The Battle of Brandywine, fought on September 11, 1777, was another ultimately meaningless British victory.  Two large armies--Howe's 13,000 British and Hessians against Washington's 11,000.  The British suffered 90 dead and approximately 450 wounded; the American dead have been estimated at 200, with 500 wounded and 400 captured. 

Remember Ho Chi Minh: "you will kill 10 of our men, and we will kill 1 of yours, and in the end it will be you who tire of it." This could have been said by Washington after this battle.  Christopher Ward, in his seminal The War of the Revolution, noted similar sentiments on the part of the Americans: "though they had been as badly beaten as any army could be without being entirely destroyed, there had been no panic; there was no suggestion of despair." Some have suggested that the Americans took their close defeat as further evidence of their ability to stand up and inflict pain upon the British.  Washington wrote the "troops were in good spirits." 

Here we see Chadd's Ford and the Brandywine River, the site of significant artillery action.

> **Task statement**
Please write out the entire Brandywine passage word for word. Rely only on the Brandywine passage.

> **Extracted material**
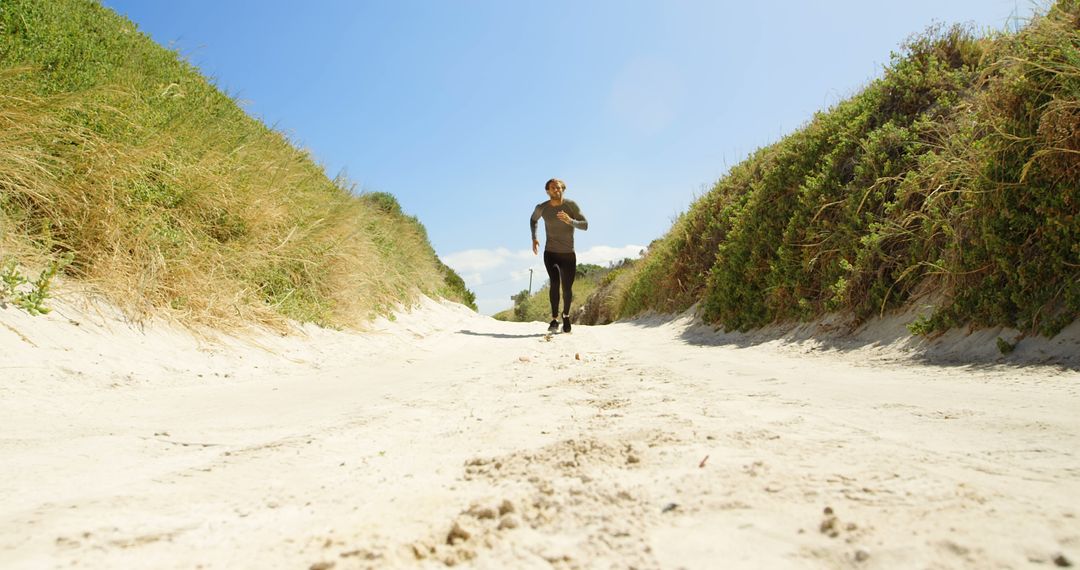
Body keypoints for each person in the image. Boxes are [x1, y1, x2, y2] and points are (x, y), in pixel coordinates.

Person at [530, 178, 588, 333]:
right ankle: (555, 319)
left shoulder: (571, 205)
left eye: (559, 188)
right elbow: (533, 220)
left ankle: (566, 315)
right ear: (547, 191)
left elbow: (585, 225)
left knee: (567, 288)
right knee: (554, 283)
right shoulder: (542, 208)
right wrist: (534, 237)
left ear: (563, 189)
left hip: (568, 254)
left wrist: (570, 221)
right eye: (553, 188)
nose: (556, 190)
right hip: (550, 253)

...

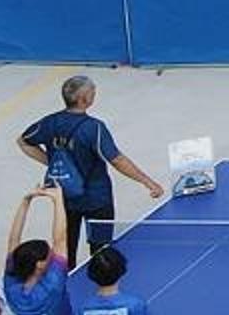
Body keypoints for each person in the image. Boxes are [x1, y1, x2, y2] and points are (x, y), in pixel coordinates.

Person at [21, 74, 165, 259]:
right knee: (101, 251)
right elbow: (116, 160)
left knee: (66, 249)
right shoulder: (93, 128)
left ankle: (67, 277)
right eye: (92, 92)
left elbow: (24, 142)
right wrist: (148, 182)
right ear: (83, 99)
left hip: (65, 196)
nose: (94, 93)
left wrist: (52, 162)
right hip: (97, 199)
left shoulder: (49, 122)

> **Answer section**
The Battle of Brandywine, fought on September 11, 1777, was another ultimately meaningless British victory.  Two large armies--Howe's 13,000 British and Hessians against Washington's 11,000.  The British suffered 90 dead and approximately 450 wounded; the American dead have been estimated at 200, with 500 wounded and 400 captured. 

Remember Ho Chi Minh: "you will kill 10 of our men, and we will kill 1 of yours, and in the end it will be you who tire of it." This could have been said by Washington after this battle.  Christopher Ward, in his seminal The War of the Revolution, noted similar sentiments on the part of the Americans: "though they had been as badly beaten as any army could be without being entirely destroyed, there had been no panic; there was no suggestion of despair." Some have suggested that the Americans took their close defeat as further evidence of their ability to stand up and inflict pain upon the British.  Washington wrote the "troops were in good spirits." 

Here we see Chadd's Ford and the Brandywine River, the site of significant artillery action.